I’m also more confident that the direction of reform matters more than the pace. Getting the direction right now — investing in the invisible, slow-yield things rather than the visible, fast-yield things — sets up compounding effects that matter enormously over 20–40 years. Getting the direction wrong and then reversing it is costly not just in time lost but in institutional capacity destroyed.


What I Think Will Actually Happen

I’ll try to say this carefully, because prediction in complex systems is genuinely hard.

My read is that India’s institutional quality will improve, but unevenly and slowly. The trajectory is positive on several dimensions — digital infrastructure will continue to develop, competitive federalism will drive some state-level progress, the democratic mechanism will continue to produce occasional accountability moments.

The structural problems — judicial congestion, bureaucratic dysfunction, education quality, urban fiscal capacity — will improve at the margin but probably not at the rate the demographic window requires. The political incentive structure that discourages investment in invisible long-term goods is deep and self-reinforcing.

The inequality trajectory is the one I’m most uncertain about. There are forces pushing toward more concentration (network effects of capital, political economy of large donors, elite capture of quality institutions) and forces pushing toward less (mobile internet enabling skill development outside traditional networks, digital financial inclusion expanding credit access, urbanization mixing previously separate communities). Where this resolves is genuinely unclear.

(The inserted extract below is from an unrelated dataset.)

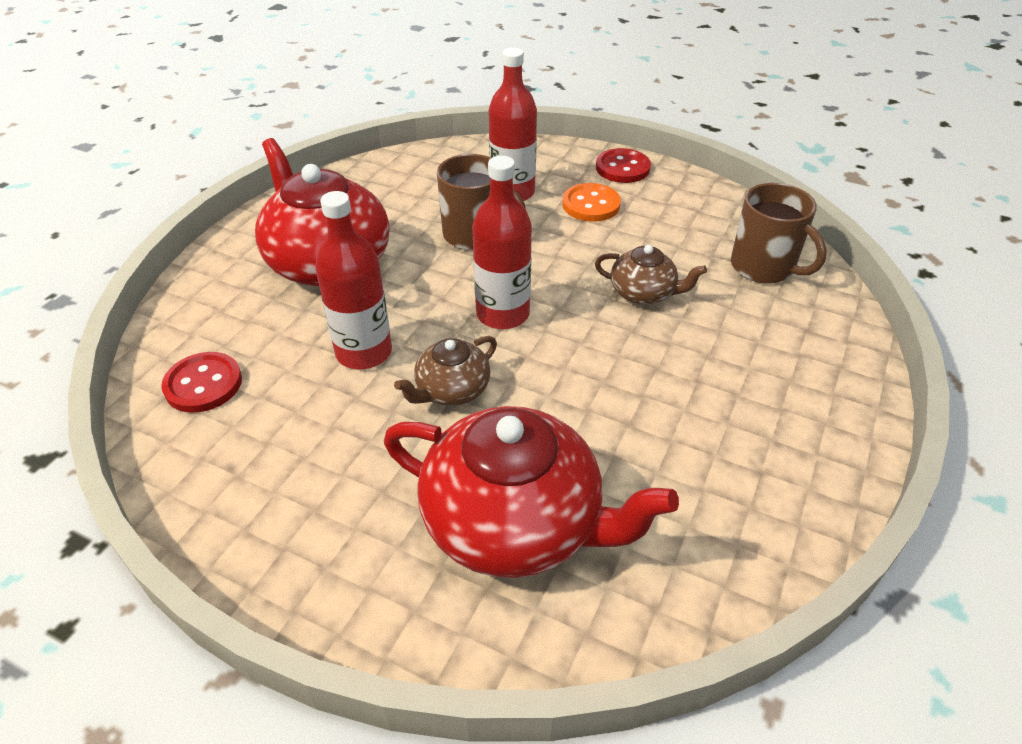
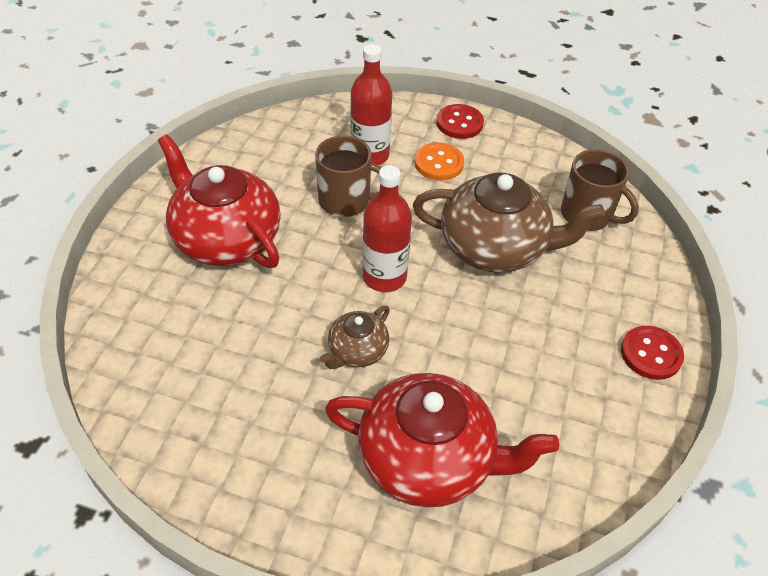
camera: 10 degrees left, 5 degrees up
red button [161,352,242,413] -> red button moved to [621,326,684,380]
red bottle [315,191,392,369] -> none
brown teapot [595,245,707,305] -> brown teapot [413,173,605,273], size x2.01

The environmental trajectory is concerning in ways the governance research understates. India’s air quality in major cities is a public health crisis with significant economic costs — productivity loss, health spending, talent repulsion. Groundwater depletion is a long-timeline but high-stakes risk to agricultural viability. These aren’t problems that respond well to market or institutional reform on the usual timeline.


The Honest Bottom Line

India in 2036 will almost certainly be richer than India in 2026. The economy’s structural drivers — large domestic market, technical talent, improving infrastructure, digital adoption — are real. GDP growth is likely to be substantial.

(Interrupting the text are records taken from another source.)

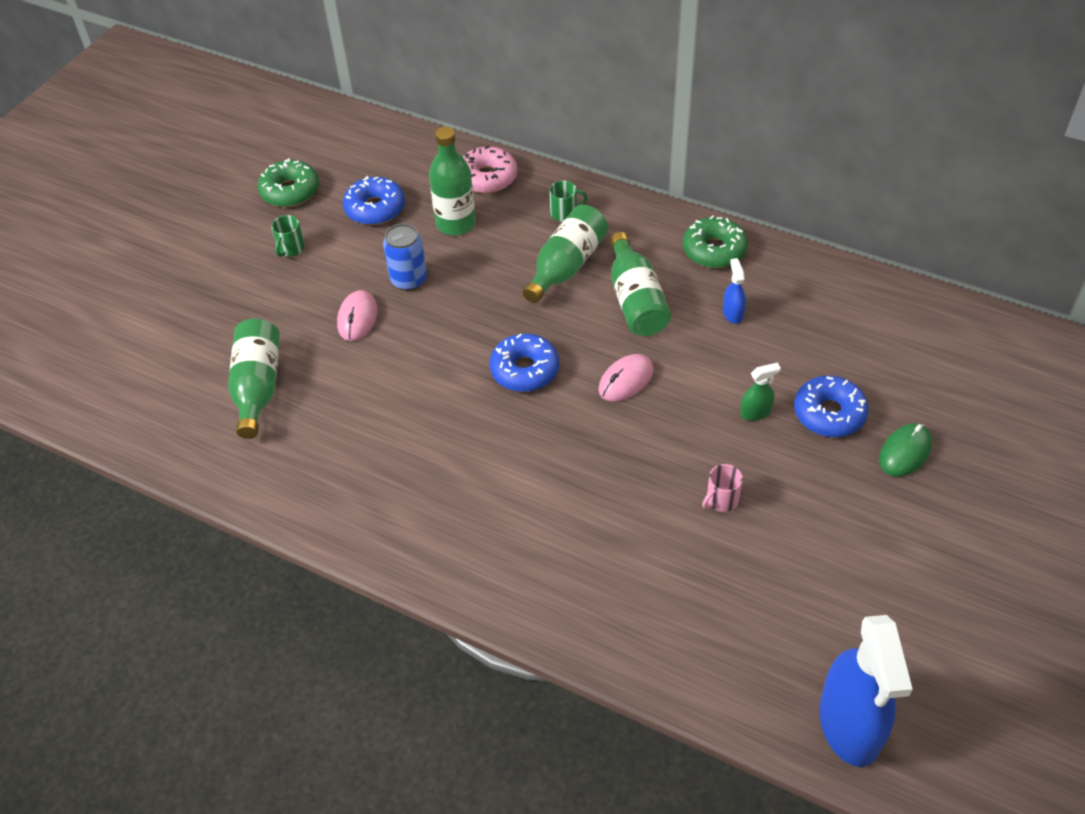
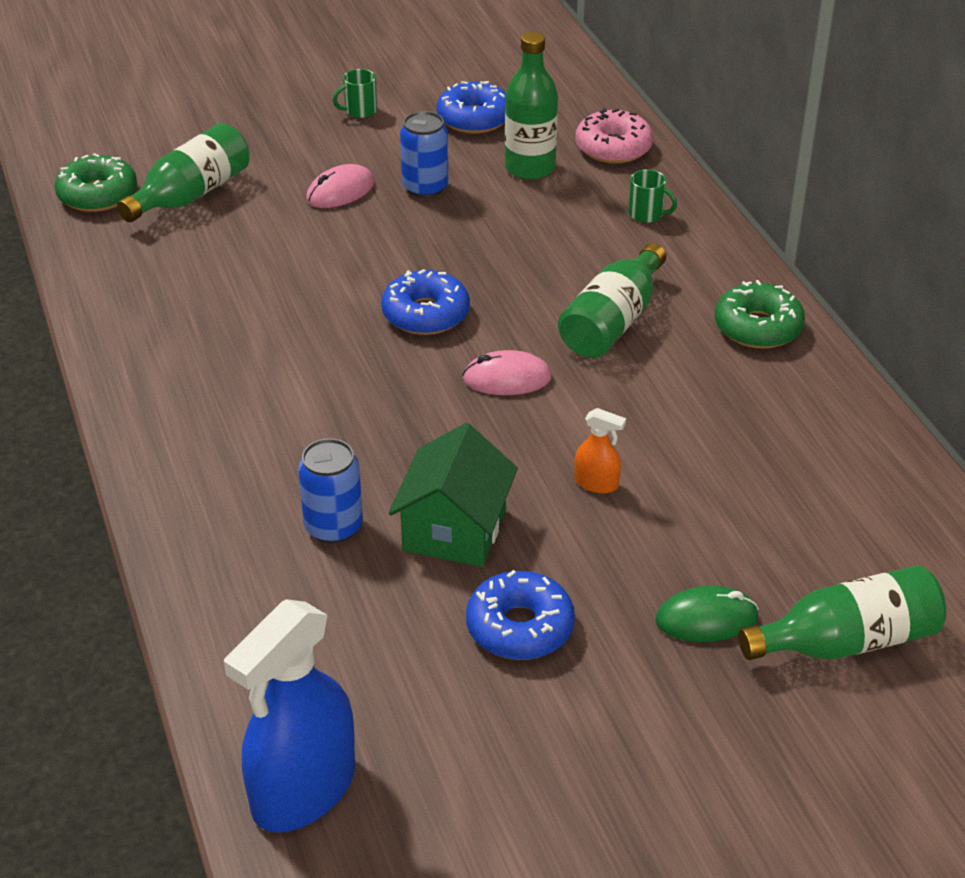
camera: 40 degrees right, 10 degrees down
green donut [258,158,319,207] -> green donut moved to [55,153,137,212]
green bottle [523,205,608,303] -> green bottle moved to [738,565,946,660]
pink mug [702,464,743,512] -> green house [389,423,518,567]
blue spray bottle [723,258,746,324] -> none
green spray bottle [740,363,781,421] -> orange spray bottle [574,408,626,494]
blue donut [794,376,869,437] -> blue donut moved to [466,570,575,660]
none -> blue can [298,438,363,544]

Whether India in 2036 will have meaningfully better institutions than India in 2026 is less certain. Institutional quality doesn’t automatically follow economic growth. It follows deliberate investment in the right things, sustained over long enough timelines to produce compounding effects.

The specific things I’d watch as indicators:

Whether the civil service tenure minimum gets legislated. It’s a small, cheap, testable reform with large leverage. If it happens, it signals that the political system can prioritize invisible institutional investment. If it doesn’t, that’s informative too.

Whether the National Outcomes Dashboard gets built and made publicly accessible. This is the informational infrastructure that everything else depends on. Without it, accountability mechanisms can’t function at the precision they need to.

Whether foundational learning outcomes improve measurably. The ASER data is the clearest, most regularly updated signal of whether India is building or burning its demographic dividend.

These three aren’t sufficient for the full transformation. But they’re necessary, and they’re early enough in the causal chain to tell you something about whether the direction is right.

I don’t know how they’ll resolve. What I’m more sure of is that watching the signals matters, and that the question of India’s institutional trajectory is one of the most consequential questions in global development over the next decade.

Worth paying attention to. Even if — especially if — the answers are uncertain.


This is the closing essay of a 10-week series on India’s institutional systems. The research draws on 12 empirical domain studies. Thank you for reading.